■ Source passage ■
= = =

From "Matthew Davies" <mdavies@mail.epicom.org>
Date Fri, 4 Mar 2005 13:51:33 -0500

Monday, February 14, 2005

Executive Council responds to Windsor Report, affirms budget increase in
diocesan giving

ENS 021405-1

[ENS] -- Seeking to "listen to and learn from other provinces in the
Anglican Communion," the Executive Council of the Episcopal Church
adjourned
its February 11-14 meeting in Austin, Texas, after responding to the
international Windsor Report and affirming a $49.6 million 2005 budget
reflecting a 3.7% increase in funding from dioceses.

Additional actions addressed U.S. Social Security reform, anti-racism
initiatives, and international nuclear disarmament, among other issues
(see
resolution texts to follow online).

"The Executive Council has begun its part in the consultative processes
called for by the Windsor Report," the Council states in a document
titled
"Our Commitment to Partnership in the Gospel: A Word to the Church"
(full
text online at http://www.episcopalchurch.org/3577_58408_ENG_HTM.htm ).
"We
urge all of the Episcopal Church to join us in this process of
considering
the report and growing in communion with each other and with the whole
Anglican Communion."

Adopted by the 38-member elected Council, the statement cites the "need
to
listen to and learn from other provinces in the Anglican Communion" and
encourages the "Communion-wide study of human sexuality recommended by
Lambeth Conferences since 1978."

The Council's statement precedes the February 21-25 meeting in Ireland
of
the Primates, or leading archbishops, of the 38 provinces of the
Anglican
Communion, which includes 77 million members in 164 countries.

The Primates called for the Windsor Report -- issued last October after
an
international panel's yearlong study -- in order to assess factors of
communion, or interrelationships, among Anglicans, especially amid
deeply
held differences of opinion. The report followed the ordination in New
Hampshire of a bishop who is in a committed relationship with a person
of
the same sex, and the introduction of rites to bless same-gender unions
in
the Anglican Church of Canada's Diocese of New Westminster.

The statement echoes a similar document adopted in January by the House
of
Bishops of the 2.3 million-member U.S.-based Episcopal Church (see text
online at http://www.episcopalchurch.org/3577_56787_ENG_HTM.htm ). The
Episcopal Church's Presiding Bishop, Frank T. Griswold, told the Council
that both statements will be very helpful in providing "context and
clarity"
as he confers with his fellow Primates in their meeting next week. While
such meetings are closed to visitors and media, it is expected that the
Primates will issue their own statement following their consultation.

The Windsor Report will next be addressed by the international Anglican
Consultative Council meeting in June in England, and by the U.S. bishops
at
their regular meeting in March.

Fiscal forecast stable

In other business, the Council affirmed a $49.6 million budget for 2005;
this budget reflects diocesan giving that is expected to increase by 3.7
percent above 2004 levels.

= = =

■ Exercise description ■
Will you write out the Executive Council news item word for word, between "[ENS] -- Seeking" and "to follow online).", inclusive?

Rows from a dataset:
= = =

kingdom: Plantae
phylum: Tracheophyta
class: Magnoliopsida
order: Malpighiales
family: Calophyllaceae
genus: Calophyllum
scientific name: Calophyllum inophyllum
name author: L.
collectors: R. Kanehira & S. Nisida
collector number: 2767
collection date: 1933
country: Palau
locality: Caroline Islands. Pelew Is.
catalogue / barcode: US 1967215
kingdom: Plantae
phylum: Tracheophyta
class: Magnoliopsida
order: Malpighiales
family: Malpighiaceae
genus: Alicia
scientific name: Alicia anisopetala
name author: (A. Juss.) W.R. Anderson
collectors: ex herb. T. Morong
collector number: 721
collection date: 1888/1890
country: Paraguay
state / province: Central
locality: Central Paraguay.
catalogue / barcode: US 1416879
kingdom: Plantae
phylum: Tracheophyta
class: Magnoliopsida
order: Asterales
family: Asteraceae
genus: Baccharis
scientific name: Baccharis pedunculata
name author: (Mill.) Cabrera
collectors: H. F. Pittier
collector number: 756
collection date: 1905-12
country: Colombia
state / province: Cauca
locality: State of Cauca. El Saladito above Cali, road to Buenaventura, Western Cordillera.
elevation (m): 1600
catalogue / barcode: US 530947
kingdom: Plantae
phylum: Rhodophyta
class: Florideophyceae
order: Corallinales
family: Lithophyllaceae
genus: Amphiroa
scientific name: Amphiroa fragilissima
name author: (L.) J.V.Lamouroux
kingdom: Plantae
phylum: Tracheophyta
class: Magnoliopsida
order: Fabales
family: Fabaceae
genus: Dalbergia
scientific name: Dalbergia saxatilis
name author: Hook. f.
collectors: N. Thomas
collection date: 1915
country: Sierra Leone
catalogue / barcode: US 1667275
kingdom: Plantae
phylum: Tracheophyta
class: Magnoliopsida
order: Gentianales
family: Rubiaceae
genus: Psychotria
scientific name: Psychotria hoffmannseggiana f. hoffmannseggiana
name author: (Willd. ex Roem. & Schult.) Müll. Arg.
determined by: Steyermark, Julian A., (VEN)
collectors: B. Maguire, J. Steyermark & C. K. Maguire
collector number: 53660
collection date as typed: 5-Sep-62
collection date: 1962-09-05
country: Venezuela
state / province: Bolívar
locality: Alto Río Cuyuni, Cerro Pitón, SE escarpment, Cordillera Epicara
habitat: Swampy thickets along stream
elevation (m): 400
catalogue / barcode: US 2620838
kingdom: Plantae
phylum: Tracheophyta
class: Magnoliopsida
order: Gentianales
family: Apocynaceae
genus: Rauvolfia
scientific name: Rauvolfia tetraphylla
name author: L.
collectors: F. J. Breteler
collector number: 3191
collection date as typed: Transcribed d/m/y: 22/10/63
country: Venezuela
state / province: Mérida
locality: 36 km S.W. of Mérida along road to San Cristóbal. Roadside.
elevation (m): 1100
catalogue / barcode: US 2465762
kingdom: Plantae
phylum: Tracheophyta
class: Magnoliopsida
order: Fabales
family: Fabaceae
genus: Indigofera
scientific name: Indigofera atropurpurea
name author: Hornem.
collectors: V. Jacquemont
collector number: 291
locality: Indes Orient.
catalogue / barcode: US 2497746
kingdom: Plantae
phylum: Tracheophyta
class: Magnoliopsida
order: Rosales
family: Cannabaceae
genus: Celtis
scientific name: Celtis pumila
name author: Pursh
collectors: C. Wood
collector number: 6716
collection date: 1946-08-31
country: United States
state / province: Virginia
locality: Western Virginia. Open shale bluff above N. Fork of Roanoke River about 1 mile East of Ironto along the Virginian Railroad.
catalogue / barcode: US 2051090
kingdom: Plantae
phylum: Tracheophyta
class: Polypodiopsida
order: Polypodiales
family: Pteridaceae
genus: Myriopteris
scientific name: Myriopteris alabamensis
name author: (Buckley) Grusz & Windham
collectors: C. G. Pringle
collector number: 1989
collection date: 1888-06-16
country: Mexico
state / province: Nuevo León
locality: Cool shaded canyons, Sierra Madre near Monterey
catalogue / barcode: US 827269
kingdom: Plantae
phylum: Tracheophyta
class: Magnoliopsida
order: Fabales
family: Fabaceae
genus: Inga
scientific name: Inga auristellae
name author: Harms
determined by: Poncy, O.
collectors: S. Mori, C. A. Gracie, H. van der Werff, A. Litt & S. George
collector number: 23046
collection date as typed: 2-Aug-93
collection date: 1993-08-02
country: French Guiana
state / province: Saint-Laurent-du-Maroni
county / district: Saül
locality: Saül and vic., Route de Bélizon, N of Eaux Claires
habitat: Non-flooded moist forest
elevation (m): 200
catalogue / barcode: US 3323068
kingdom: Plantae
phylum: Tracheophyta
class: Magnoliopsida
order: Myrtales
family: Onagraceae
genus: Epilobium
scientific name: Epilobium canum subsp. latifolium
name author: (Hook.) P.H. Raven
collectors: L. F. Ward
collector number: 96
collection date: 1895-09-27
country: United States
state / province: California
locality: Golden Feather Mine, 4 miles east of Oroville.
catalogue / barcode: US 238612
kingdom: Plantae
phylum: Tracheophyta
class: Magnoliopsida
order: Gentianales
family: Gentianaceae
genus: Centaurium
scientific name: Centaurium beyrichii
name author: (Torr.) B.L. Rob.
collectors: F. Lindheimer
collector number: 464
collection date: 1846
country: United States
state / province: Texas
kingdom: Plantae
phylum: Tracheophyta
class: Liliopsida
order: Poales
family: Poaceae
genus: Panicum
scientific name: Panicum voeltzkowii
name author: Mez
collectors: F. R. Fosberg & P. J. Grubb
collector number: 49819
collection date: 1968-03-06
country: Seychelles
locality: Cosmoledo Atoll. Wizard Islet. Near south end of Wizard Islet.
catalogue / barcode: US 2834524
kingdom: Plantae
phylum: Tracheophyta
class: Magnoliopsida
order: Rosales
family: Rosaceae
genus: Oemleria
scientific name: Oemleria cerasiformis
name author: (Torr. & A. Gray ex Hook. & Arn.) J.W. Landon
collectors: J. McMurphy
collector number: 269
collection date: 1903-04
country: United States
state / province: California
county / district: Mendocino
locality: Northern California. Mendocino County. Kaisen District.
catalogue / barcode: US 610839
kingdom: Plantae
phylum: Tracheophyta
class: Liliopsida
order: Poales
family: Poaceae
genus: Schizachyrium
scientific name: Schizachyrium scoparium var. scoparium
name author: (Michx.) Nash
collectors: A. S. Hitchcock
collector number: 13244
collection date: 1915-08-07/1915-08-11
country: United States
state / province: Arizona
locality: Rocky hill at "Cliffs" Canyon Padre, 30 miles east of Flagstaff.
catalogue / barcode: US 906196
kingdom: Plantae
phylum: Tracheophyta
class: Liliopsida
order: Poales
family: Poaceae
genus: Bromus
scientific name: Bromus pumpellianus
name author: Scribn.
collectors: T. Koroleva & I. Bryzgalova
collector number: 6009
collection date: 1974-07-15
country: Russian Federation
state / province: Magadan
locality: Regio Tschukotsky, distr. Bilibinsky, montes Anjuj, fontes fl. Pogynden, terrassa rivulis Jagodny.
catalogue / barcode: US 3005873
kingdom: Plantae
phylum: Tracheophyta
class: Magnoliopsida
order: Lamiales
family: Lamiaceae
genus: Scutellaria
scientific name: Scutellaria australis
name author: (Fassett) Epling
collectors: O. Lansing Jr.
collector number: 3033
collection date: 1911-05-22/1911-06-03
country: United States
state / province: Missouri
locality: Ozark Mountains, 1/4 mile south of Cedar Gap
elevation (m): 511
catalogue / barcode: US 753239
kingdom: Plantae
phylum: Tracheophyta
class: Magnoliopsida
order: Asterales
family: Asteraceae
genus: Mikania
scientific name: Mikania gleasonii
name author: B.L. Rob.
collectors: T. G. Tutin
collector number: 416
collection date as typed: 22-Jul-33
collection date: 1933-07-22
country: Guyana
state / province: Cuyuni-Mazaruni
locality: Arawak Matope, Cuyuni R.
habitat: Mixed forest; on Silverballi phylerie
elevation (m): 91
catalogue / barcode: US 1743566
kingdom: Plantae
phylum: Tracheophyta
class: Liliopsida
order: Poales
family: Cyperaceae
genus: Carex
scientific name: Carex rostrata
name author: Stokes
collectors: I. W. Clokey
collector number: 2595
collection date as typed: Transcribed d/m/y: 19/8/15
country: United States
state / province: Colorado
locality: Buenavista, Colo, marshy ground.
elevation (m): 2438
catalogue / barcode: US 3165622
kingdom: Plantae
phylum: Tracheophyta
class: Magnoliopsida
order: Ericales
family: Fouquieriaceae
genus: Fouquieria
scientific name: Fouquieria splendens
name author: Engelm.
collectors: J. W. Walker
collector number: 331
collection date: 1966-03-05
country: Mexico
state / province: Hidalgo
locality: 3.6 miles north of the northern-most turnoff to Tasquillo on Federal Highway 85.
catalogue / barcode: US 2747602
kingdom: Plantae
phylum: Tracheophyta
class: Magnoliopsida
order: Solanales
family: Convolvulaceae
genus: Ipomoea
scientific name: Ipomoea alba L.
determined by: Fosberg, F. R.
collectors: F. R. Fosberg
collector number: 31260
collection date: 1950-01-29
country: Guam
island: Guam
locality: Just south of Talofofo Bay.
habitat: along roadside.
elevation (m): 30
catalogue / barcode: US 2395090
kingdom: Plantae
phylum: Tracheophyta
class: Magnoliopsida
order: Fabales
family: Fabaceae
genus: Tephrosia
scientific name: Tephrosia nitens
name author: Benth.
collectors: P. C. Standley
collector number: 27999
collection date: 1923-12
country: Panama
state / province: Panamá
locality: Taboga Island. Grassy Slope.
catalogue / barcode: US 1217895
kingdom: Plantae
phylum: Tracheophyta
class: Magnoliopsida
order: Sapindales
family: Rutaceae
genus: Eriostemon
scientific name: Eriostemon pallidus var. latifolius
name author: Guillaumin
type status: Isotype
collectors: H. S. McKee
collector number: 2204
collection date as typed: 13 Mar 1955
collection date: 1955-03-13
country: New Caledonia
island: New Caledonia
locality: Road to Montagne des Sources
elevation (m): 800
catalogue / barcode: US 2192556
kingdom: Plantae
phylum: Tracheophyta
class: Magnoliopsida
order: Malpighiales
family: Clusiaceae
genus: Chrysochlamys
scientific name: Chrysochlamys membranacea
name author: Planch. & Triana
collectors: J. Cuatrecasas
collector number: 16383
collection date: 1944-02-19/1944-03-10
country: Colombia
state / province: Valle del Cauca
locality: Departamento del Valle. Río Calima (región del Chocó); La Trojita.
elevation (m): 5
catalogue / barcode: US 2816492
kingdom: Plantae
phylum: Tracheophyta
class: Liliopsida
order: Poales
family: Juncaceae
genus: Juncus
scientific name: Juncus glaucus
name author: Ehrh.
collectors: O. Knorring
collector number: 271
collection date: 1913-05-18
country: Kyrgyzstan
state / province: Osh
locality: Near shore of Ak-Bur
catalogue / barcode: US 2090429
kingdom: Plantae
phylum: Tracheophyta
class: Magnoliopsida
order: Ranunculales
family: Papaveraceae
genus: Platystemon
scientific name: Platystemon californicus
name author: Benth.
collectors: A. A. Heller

= = =

■ Answer to the task ■
[ENS] -- Seeking to "listen to and learn from other provinces in the
Anglican Communion," the Executive Council of the Episcopal Church
adjourned
its February 11-14 meeting in Austin, Texas, after responding to the
international Windsor Report and affirming a $49.6 million 2005 budget
reflecting a 3.7% increase in funding from dioceses.

Additional actions addressed U.S. Social Security reform, anti-racism
initiatives, and international nuclear disarmament, among other issues
(see
resolution texts to follow online).